**TASKS AND EXERCISES**
- A) Quote the article on the refinery emissions lawsuit from "Typical of many" up to and including "snowpack for skiers.".
- B) In the article on the refinery emissions lawsuit, turn the paragraph beginning "They claimed that the state's failure" into a short bulleted list that keeps its main facts.
- C) Summarize the article on the refinery emissions lawsuit in two sentences.

**SELECTED EXTRACT**

****************************************

The Washington Environmental Council and the Sierra Club filed a citizen suit under the Clean Air Act (CAA) in 2011, hoping to force the state to set limits on the amount of greenhouse gases spewed from five refineries.

They claimed that the state's failure to apply "reasonably available control technology" (RACT) standards to the refineries violated Washington's CAA implementation plan. The Western States Petroleum Association (WSPA) intervened in the case on the side of the state and the refineries, which are responsible for about 6 percent of the state's greenhouse-gas emissions.

U.S. District Judge Marsha Pechman ruled for the environmental groups on the RACT claim and ordered the state to impose "reasonably available control technologies" on the refineries by May 2014.

But the federal appeals court in Seattle killed that effort by applying a high bar for standing in the case.

The plaintiffs failed to show a "causal connection" between the state's failure to regulate the refineries and the alleged ravages of climate change, the court found in October.

Typical of many environmental cases, the challenge at hand alleged that members of the environmental groups suffered from the state's lack of regulation because of the wildland recreation opportunities worsened by climate change - from melting glaciers for hikers to decreased snowpack for skiers.

****************************************

**INFORMATION SHOWN**
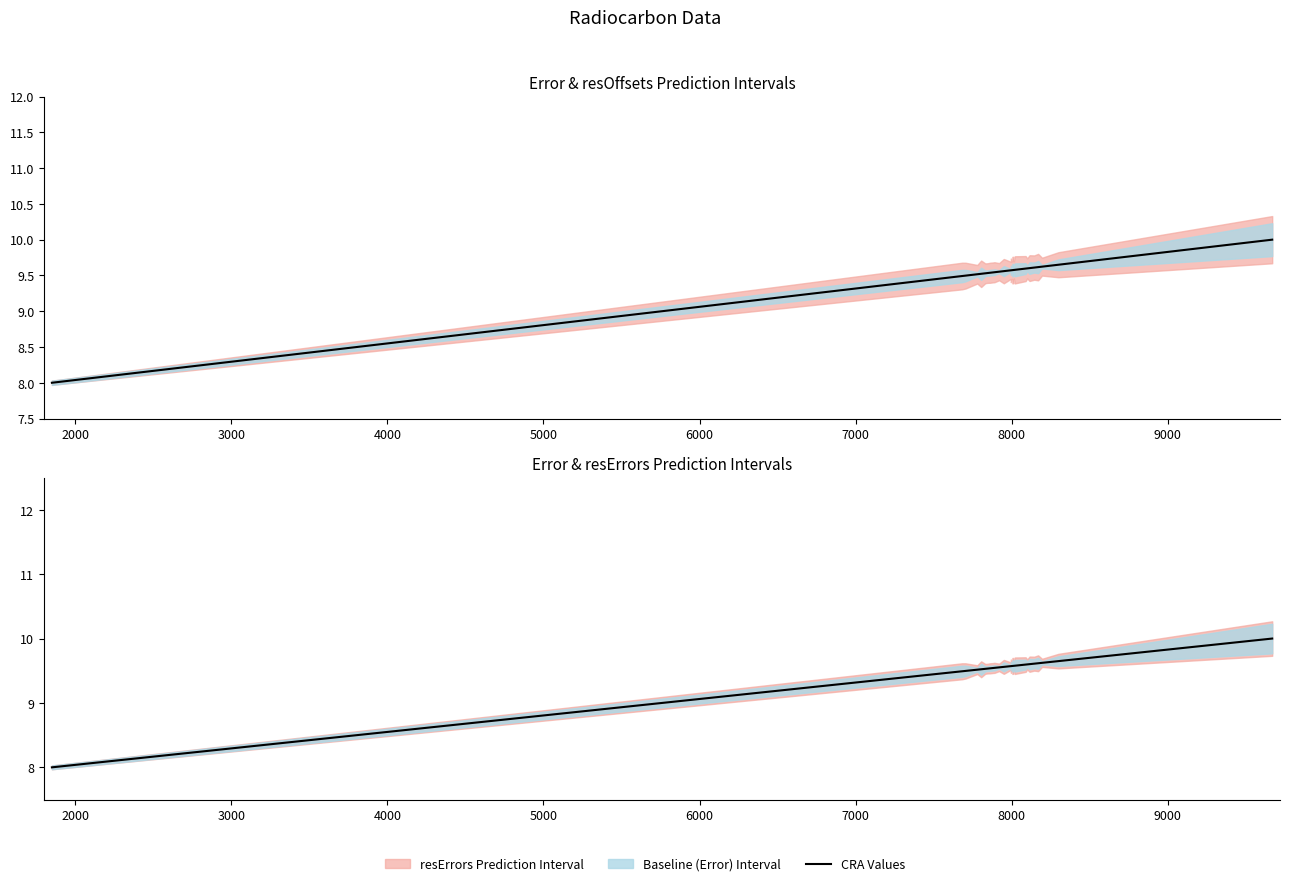

How many lines are shown in the chart?

1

****************************************

**SOLUTIONS TO THE TASKS**
- A)
Typical of many environmental cases, the challenge at hand alleged that members of the environmental groups suffered from the state's lack of regulation because of the wildland recreation opportunities worsened by climate change - from melting glaciers for hikers to decreased snowpack for skiers.

- B)
- The environmental groups claimed that the state's failure to apply "reasonably available control technology" (RACT) standards to the refineries violated Washington's CAA implementation plan.
- The Western States Petroleum Association (WSPA) intervened in the case on the side of the state and the refineries.
- The refineries are responsible for about 6 percent of the state's greenhouse-gas emissions.

- C) In 2011 the Washington Environmental Council and the Sierra Club filed a Clean Air Act suit to force the state to limit greenhouse gases from five refineries. U.S. District Judge Marsha Pechman ruled for them and ordered the state to impose reasonably available control technologies by May 2014, but the federal appeals court in Seattle ended that effort on standing grounds, finding that the plaintiffs failed to show a causal connection between the state's failure to regulate and the alleged ravages of climate change.